Popular Chinese Muslim website shut down after online petition accuses Xi Jinping of ‘suppression’

One of the most used websites by Chinese Muslims has been blocked after a petition posted on the site’s forum called for President Xi Jinping to stop the alleged “brutal suppression” of Muslims.

Zhongmu Wang, also known as 2muslim.com, is a popular platform used as an “online network of Muslims sharing Islam” in China.

Since Wednesday, however, users were unable to access the website, only seeing a message that it is currently “under maintenance,” when attempts were made to access it. Two social media accounts affiliated with the website have also been unavailable, according to AFP.

Millions of Muslims live in China, with some estimates as high as 50 million, putting the country among the top Muslim nations. Some Islam followers, the western Chinese Uighur Muslim minority in particular, complain of discrimination by the Chinese government, while Beijing says it is fighting religious extremism and separatism there.

The authors of the petition on 2muslim.com told AFP they posted an open letter to President Xi calling for the government to stop what they said was a “brutal suppression” of activists, and also called for the release of political prisoners.

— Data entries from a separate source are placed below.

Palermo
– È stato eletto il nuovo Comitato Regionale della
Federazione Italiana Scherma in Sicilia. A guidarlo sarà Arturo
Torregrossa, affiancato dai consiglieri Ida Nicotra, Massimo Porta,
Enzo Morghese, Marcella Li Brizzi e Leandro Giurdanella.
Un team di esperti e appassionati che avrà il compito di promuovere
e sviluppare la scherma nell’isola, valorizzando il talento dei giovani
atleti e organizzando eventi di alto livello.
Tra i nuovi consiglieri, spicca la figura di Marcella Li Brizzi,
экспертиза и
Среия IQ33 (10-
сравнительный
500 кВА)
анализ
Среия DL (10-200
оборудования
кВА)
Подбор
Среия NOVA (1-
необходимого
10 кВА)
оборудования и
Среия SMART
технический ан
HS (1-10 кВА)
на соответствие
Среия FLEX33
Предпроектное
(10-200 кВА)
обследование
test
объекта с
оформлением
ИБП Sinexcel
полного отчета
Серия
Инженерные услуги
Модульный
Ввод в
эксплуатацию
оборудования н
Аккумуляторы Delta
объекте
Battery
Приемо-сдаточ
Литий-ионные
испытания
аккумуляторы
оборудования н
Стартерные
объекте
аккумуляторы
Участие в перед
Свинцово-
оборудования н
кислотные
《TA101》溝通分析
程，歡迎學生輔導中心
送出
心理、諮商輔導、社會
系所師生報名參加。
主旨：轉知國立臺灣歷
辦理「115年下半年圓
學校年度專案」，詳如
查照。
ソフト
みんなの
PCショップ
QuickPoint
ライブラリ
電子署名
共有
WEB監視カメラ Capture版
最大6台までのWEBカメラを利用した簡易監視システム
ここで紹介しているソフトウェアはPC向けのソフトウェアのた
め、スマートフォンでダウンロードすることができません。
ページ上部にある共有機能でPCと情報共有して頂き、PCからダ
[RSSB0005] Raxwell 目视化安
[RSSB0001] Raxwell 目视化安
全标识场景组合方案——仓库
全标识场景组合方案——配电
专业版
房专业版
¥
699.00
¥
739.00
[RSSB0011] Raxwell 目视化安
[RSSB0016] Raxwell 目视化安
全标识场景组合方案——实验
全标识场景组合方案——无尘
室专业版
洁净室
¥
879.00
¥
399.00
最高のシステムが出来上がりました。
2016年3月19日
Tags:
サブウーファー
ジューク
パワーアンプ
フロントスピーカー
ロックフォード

Hundreds of lawyers, activists and academics are said to have been detained and jailed since Xi assumed office in 2012.

READ MORE: Muslim communist theme park set for China to bolster ties

“You are not responsible for all of the crimes of the totalitarian system, but as the totalitarian system’s head and its commander-in-chief of repression, you must take responsibility for the blood and tears which now flow,” the letter, appealing to Xi, alleged.

It went on to predict a “new Chinese Jasmine Revolution” and wondered “who will drive your tanks to crush us, the new generation of students.”

Muslim student Yi Sulaiman Gu, who is currently studying in at the University of Georgia in the US, told AFP that the website was shut down a day after he posted the critical letter in a forum familiar with hosting topics such as China’s persecution of its Muslim communities, though attempts to try and contact the website’s owner failed.

“We believed it would be safe for Zhongmu to post it there,” Gu said.

Screenshots of the letter were reposted on social network Weibo by opposition leader Xi Wuyi, who is also a professor of Marxism at the Chinese Academy of Social Sciences. Wuyi claimed the letter proves that that Muslim site supports the Xinjiang separatist movement.

Xinjiang is home to China’s 10-million Uighur ethnic minority, which Beijing often accuses the of being linked to terrorism. Separatist Uighur militants have stated their aim to gain independence in the northwestern China area called East Turkestan. The so-called East Turkestan Islamic Movement, now known as the Turkistan Islamic Party, has been listed as a terrorist group by the UN and has been a subject of police raids in Xinjiang. The group’s Syrian branch, the Turkistan Islamic Party in Syria, is a jihadist organization allied with Al-Qaeda, which has enjoyed the alleged support of Turkey, according to Damascus.